(Records from a data source)
---

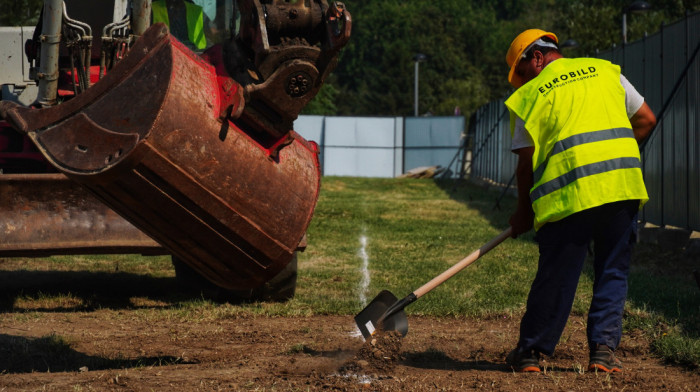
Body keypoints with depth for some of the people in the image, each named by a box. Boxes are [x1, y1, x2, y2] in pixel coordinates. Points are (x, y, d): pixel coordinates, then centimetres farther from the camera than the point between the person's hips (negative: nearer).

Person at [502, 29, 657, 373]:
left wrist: (523, 212, 16)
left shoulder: (530, 94, 8)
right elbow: (646, 119, 17)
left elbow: (526, 161, 6)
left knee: (555, 277, 6)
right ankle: (604, 348, 4)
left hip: (568, 190, -2)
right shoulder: (606, 71, 17)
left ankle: (530, 352, 18)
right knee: (613, 273, 12)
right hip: (623, 185, 3)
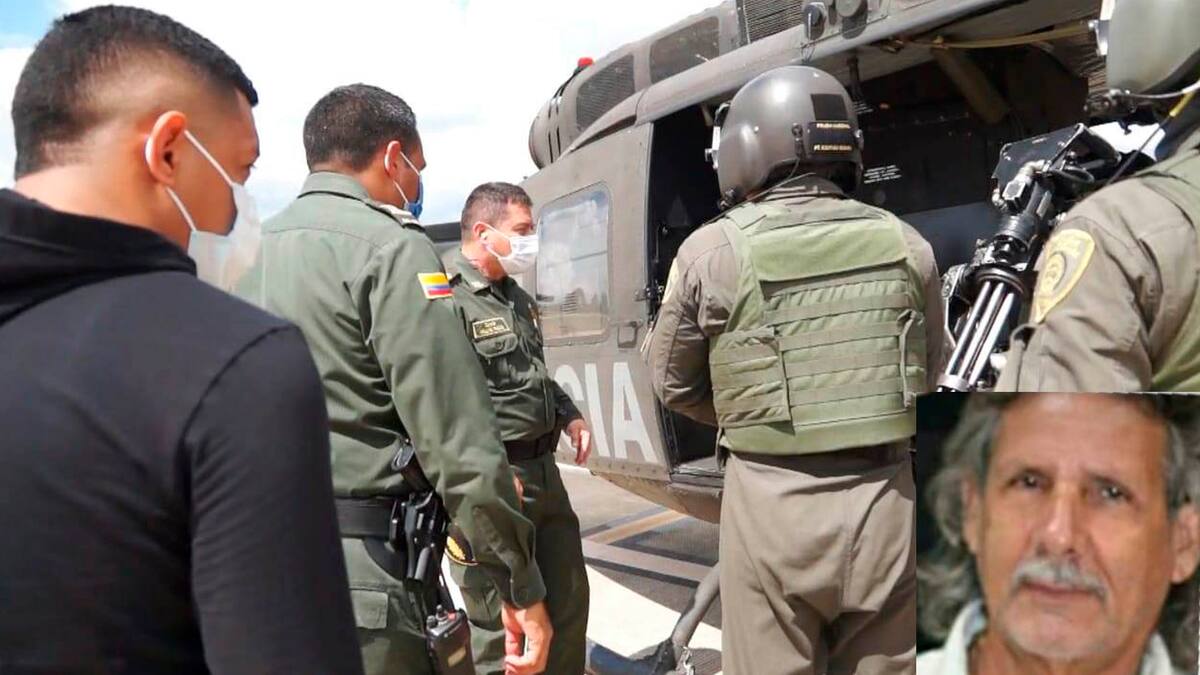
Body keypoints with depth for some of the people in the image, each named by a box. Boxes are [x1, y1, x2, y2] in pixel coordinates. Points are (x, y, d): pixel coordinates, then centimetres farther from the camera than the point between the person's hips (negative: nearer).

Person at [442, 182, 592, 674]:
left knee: (568, 600, 21)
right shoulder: (445, 299, -17)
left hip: (545, 471, 9)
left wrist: (568, 415, 11)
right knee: (500, 630, 5)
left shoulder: (517, 298, 15)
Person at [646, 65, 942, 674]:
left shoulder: (713, 251, -8)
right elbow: (928, 370, 14)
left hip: (774, 504, -3)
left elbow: (673, 384, 4)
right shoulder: (905, 243, 1)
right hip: (887, 501, 3)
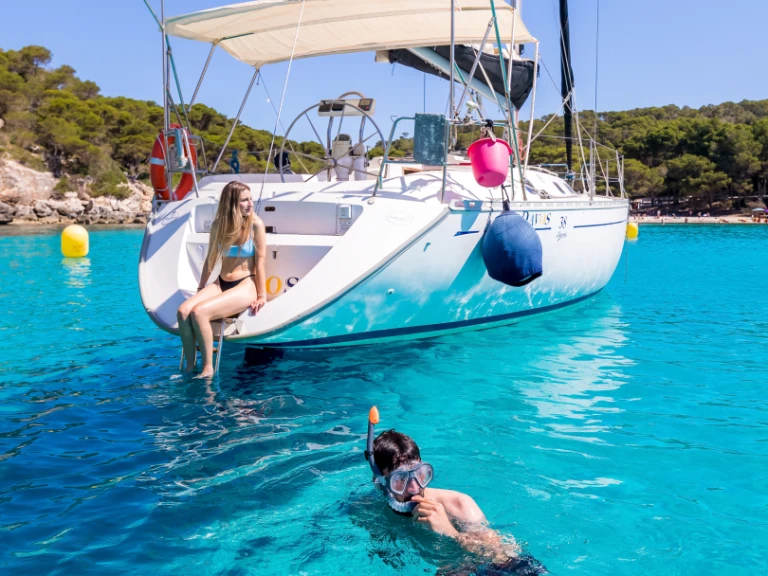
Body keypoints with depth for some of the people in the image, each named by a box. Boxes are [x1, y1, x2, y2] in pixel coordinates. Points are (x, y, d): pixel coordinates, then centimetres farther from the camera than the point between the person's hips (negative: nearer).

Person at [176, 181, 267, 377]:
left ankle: (208, 368, -17)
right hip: (221, 283, 5)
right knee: (183, 311, -21)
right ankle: (190, 366, -10)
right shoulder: (218, 224, 5)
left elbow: (261, 261, -7)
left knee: (199, 312, -27)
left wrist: (261, 296, -9)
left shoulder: (255, 224, -7)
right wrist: (200, 289, 17)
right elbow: (211, 258, 15)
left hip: (246, 285, -5)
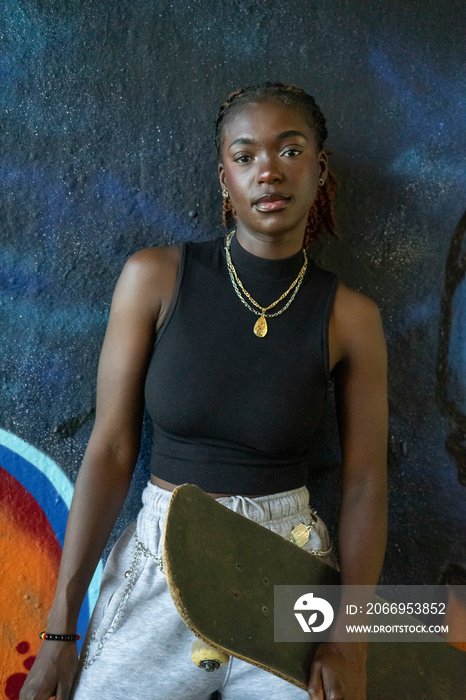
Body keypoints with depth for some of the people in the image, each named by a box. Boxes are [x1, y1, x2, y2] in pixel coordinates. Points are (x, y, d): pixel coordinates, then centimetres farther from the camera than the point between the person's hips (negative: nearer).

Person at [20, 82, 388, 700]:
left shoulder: (350, 317, -7)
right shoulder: (155, 278, -9)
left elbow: (365, 483, -2)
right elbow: (110, 451, -8)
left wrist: (349, 643, -9)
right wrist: (60, 628, -7)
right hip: (161, 562, 0)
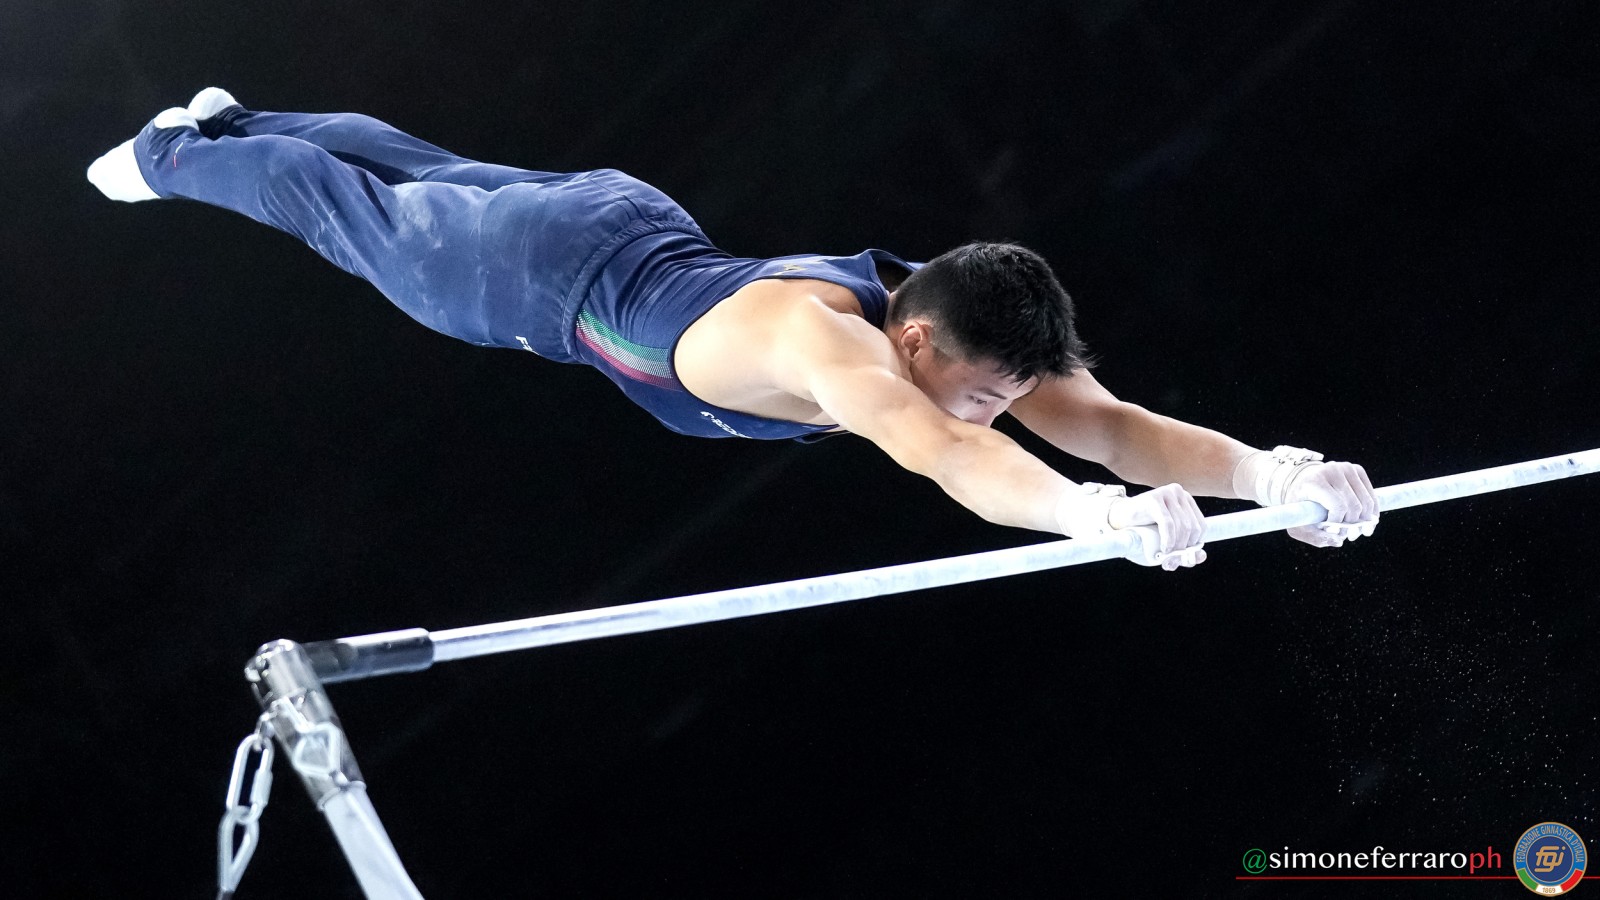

---

WHAT THE TASK REQUIRES:
Write out all the records again, switching every "Person at" to "Subject at" and leaving everything else unchanged. Omit the pictures.

OUTPUT:
Body keypoints with depth for some of the people in the image, each named by a box. Boxes are [x1, y1, x2, y2] in pixel coordinates. Points are (x, y, d): pixel coordinates, then centimetres farther from the camera than the point between the person's hips (negative: nearer).

Subject at [502, 29, 657, 373]:
left wrist: (523, 212, 16)
left shoulder: (530, 94, 8)
right elbow: (646, 119, 17)
left elbow: (526, 161, 6)
left knee: (555, 277, 6)
right ankle: (604, 348, 4)
left hip: (568, 190, -2)
right shoulder: (606, 71, 17)
left ankle: (530, 352, 18)
right knee: (613, 273, 12)
right hip: (623, 185, 3)
Body keypoints with depth for some of the people in the image, each named by a box. Boxes are [x1, y1, x2, y2] in pixel coordinates. Points are (x, y, d): pixel coordinates, then centimetres farther from the camera than the point between the person's hips (negative: nearer).

Subject at [442, 182, 592, 674]:
left knee: (568, 600, 21)
right shoulder: (445, 299, -17)
left hip: (545, 471, 9)
left wrist: (568, 415, 11)
right knee: (500, 630, 5)
left shoulder: (517, 298, 15)
Subject at [646, 65, 942, 674]:
left shoulder: (713, 251, -8)
right elbow: (928, 370, 14)
left hip: (774, 504, -3)
left elbow: (673, 384, 4)
right shoulder: (905, 243, 1)
right hip: (887, 501, 3)
Body keypoints with depth for some of the people in the image, each named by a box. Boxes are [x1, y1, x2, y2] in pixel coordinates. Points are (x, y, d): pixel coordinates, then centimetres farther from the camera than the point between the person's hips (negative: nearer).

Subject at [176, 181, 267, 377]:
left ankle: (208, 368, -17)
right hip: (221, 283, 5)
right knee: (183, 311, -21)
right ankle: (190, 366, -10)
right shoulder: (218, 224, 5)
left elbow: (261, 261, -7)
left knee: (199, 312, -27)
left wrist: (261, 296, -9)
left shoulder: (255, 224, -7)
right wrist: (200, 289, 17)
right elbow: (211, 258, 15)
left hip: (246, 285, -5)
Body keypoints with depth for some of the people in the image, each named by a box. Boxes are [x1, y1, x2, y2] in pixel coordinates. Points are (x, y, d): pixel coordinates, then centimetres farther from the camera than the point between the person's hips (negative: nearer).

Subject at [20, 82, 388, 700]:
left shoulder: (350, 317, -7)
right shoulder: (155, 278, -9)
left elbow: (365, 483, -2)
right elbow: (110, 451, -8)
left wrist: (349, 643, -9)
right wrist: (60, 628, -7)
right hip: (161, 562, 0)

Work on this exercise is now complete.